60 cities’ plan for generating money also reveals an interesting picture which is quite far away from reality. Unlike the JNNURM where 80 per cent of the money was to flow from the centre which too did not show remarkable results for housing, social infrastructure, etc, the centre’s share in the smart city mission is paltry. The rest is to be managed by the city and hence, this changed role of the cities to city entrepreneurs. A large chunk of the money is to come from public-private partnership (PPP), followed by central and state governments assistance through convergence of various schemes and projects. A little percentage is also there from loans. For the larger cities where the budget is huge this contribution or even participation of the private sector may not be a challenge, but for small and medium cities that are grappling with some of the basic elements of financial governance like timely disbursement or complete incapacity to pay wages to its employees etc., the challenge to contribute and attract private capital is massive. This further shows the plan and design of the smart city mission are not need based, but otherwise.

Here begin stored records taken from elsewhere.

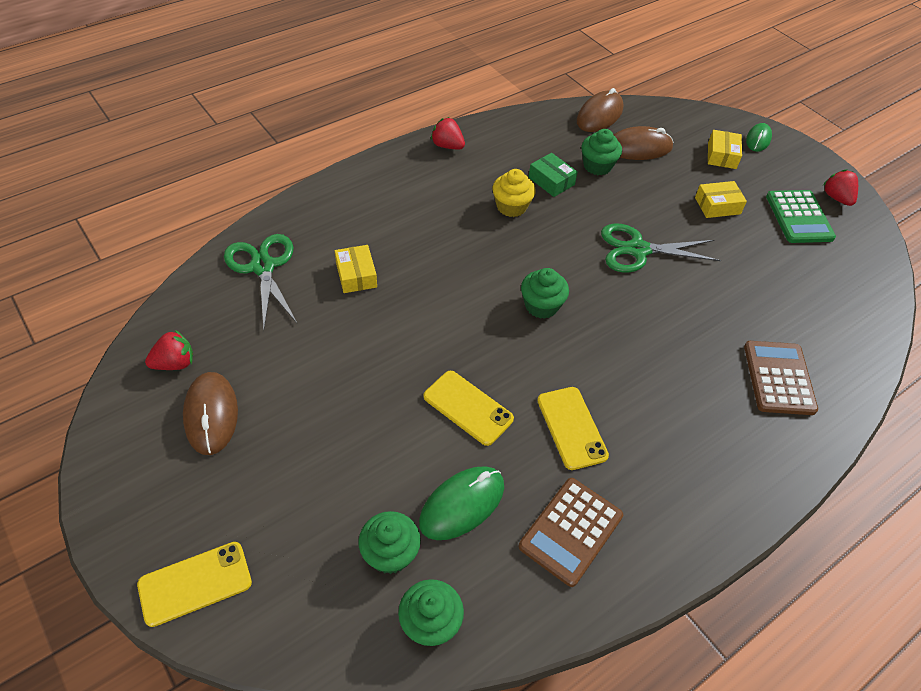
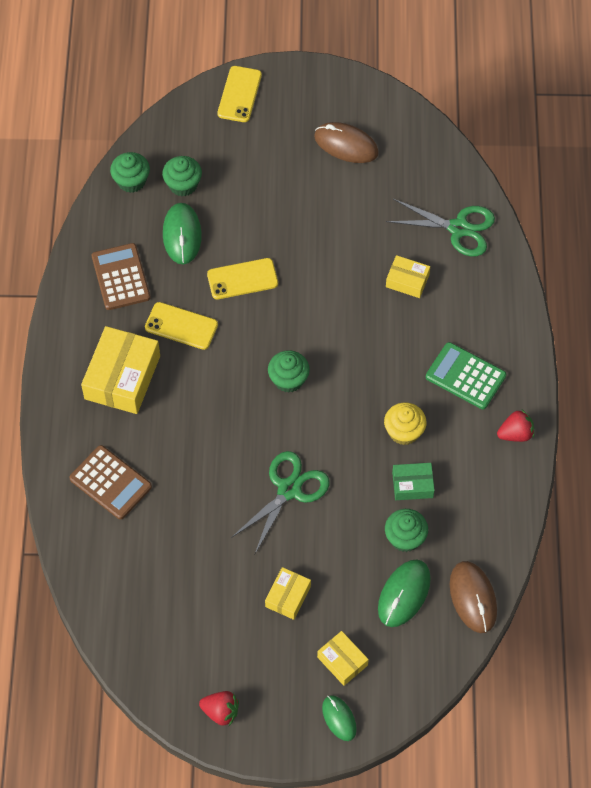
camera: 130 degrees right, 10 degrees up
red strawberry [145,330,193,370] -> none
brown mouse [614,126,673,160] -> green mouse [378,559,431,627]
green calculator [766,190,836,243] -> green calculator moved to [426,342,506,409]
none -> yellow box [81,326,160,414]

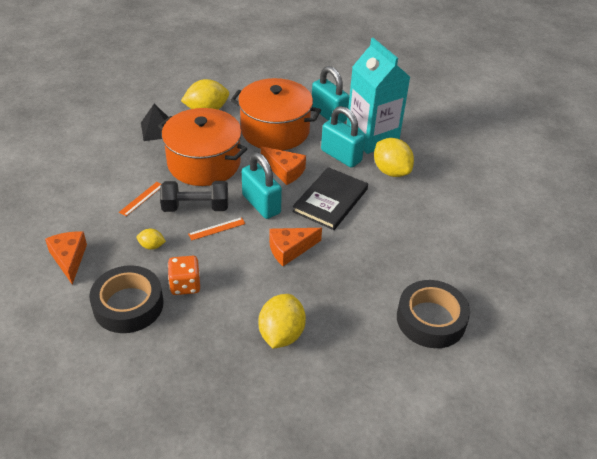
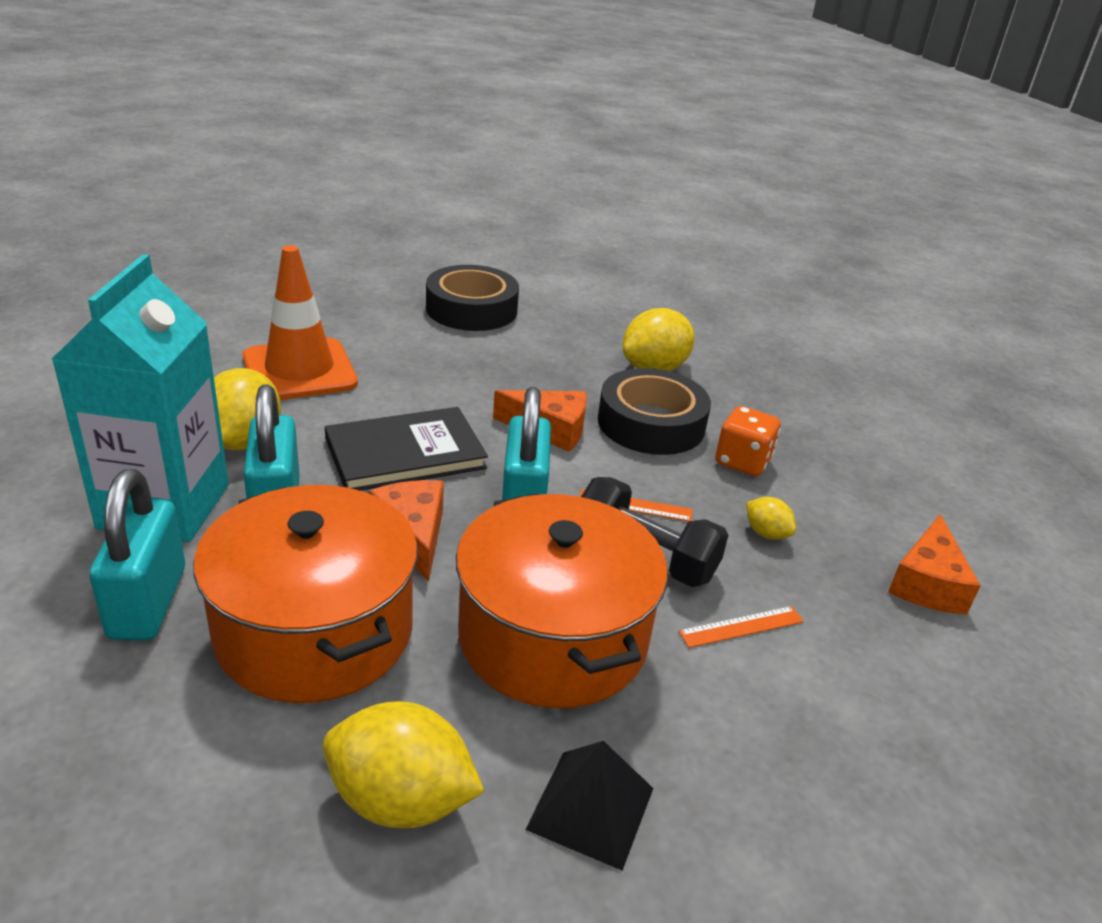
camera: 145 degrees left, 10 degrees down
black tape [89,265,164,333] -> black tape moved to [598,368,711,455]
none -> orange traffic cone [243,245,358,400]

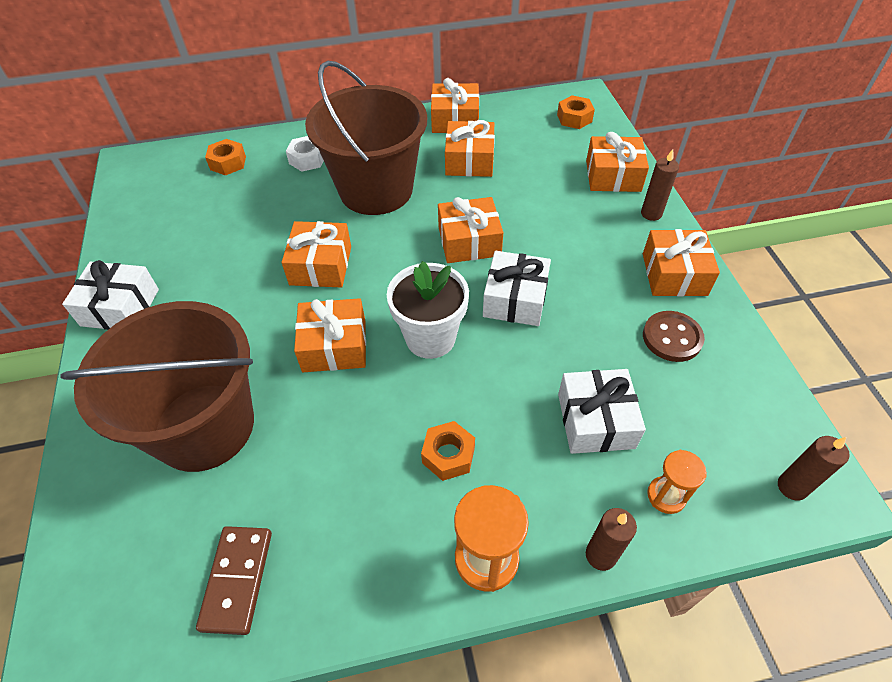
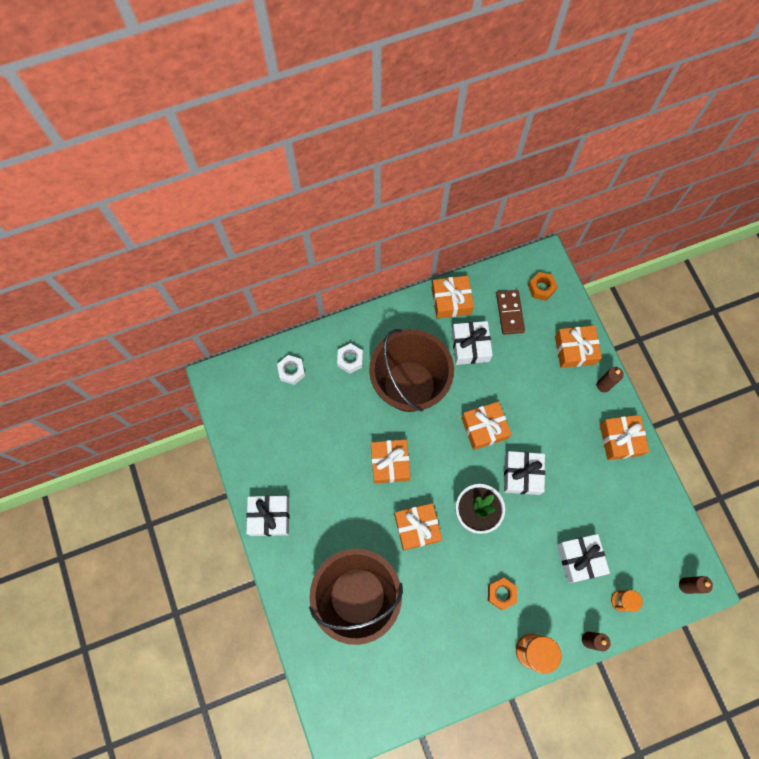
camera: 10 degrees left, 20 degrees up
brown domino [196,526,272,635] -> brown domino moved to [496,290,525,335]
orange nut [205,139,246,175] -> white nut [277,355,305,385]
orange gift [445,120,495,177] -> white gift [452,321,493,365]
brown button [643,311,705,362] -> none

Another important feature is regarding the trail of the money that will be utilised for different set of priorities in the cities. It is believed that such priorities have been set through the citizens engagement where the people through various mediums participated and decided through a poll the bunch of priorities that the residents think, demands urgent intervention. The smart city plans were to be drawn accordingly. Whether that has happened or not is a big question mark as many of the consultants who were responsible for scripting these plans were more top-bottom driven and the citizens engagement was a mere formality. The largest share of money to be invested happens to be in transport Rs 31,613 crore, followed by housing (Rs 16,226 crore), energy (Rs 14,686 crore) and surprisingly water remains quite low as a priority in the cities, when providing potable water remains a big challenge. Even the INDC of the Indian government in COP 21 focused on the provision to provide potable water as a firm priority.

Writing an obituary of the 74th constitutional amendment, the driver for the smart mission in the cities is to be a special purpose vehicle (SPV), to be registered under the Companies Act, and the participation of the elected representative too is ambiguous. The data reveals that of the 60 cities, the percentage of local body representatives is negligible and is dominated by bureaucrats and some of them are even headed by World Bank officials. Not even 15 per cent of the total local body representative are part of the SPV and which is not headed by the mayor but by some bureaucrat or even officials from the private domain. This has led to some friction in urban governance in a few cities such as Panjim, Dharamshala and a few in Maharashtra where the elected body has come in direct conflict with the SPV.

Lastly, to quote from the Smart City Paradigm in India, “smart city initiative and the digital technologies for management and monitoring of urban systems are being promoted by the world’s largest hardware and software companies to ensure a world class living and working experience for the emerging rich and neo-middle class “. This is quite evident from the data of 60 cities selected by the government. But this also gives the opportunity to intervene for various stakeholders especially the Left to work out alternatives even in the field of information and communications technology and for inclusive cities and certain citizens’ initiative such as the Cities for People and the Water Forum Gurgaon, where alternatives are being built and championed in the form of movement.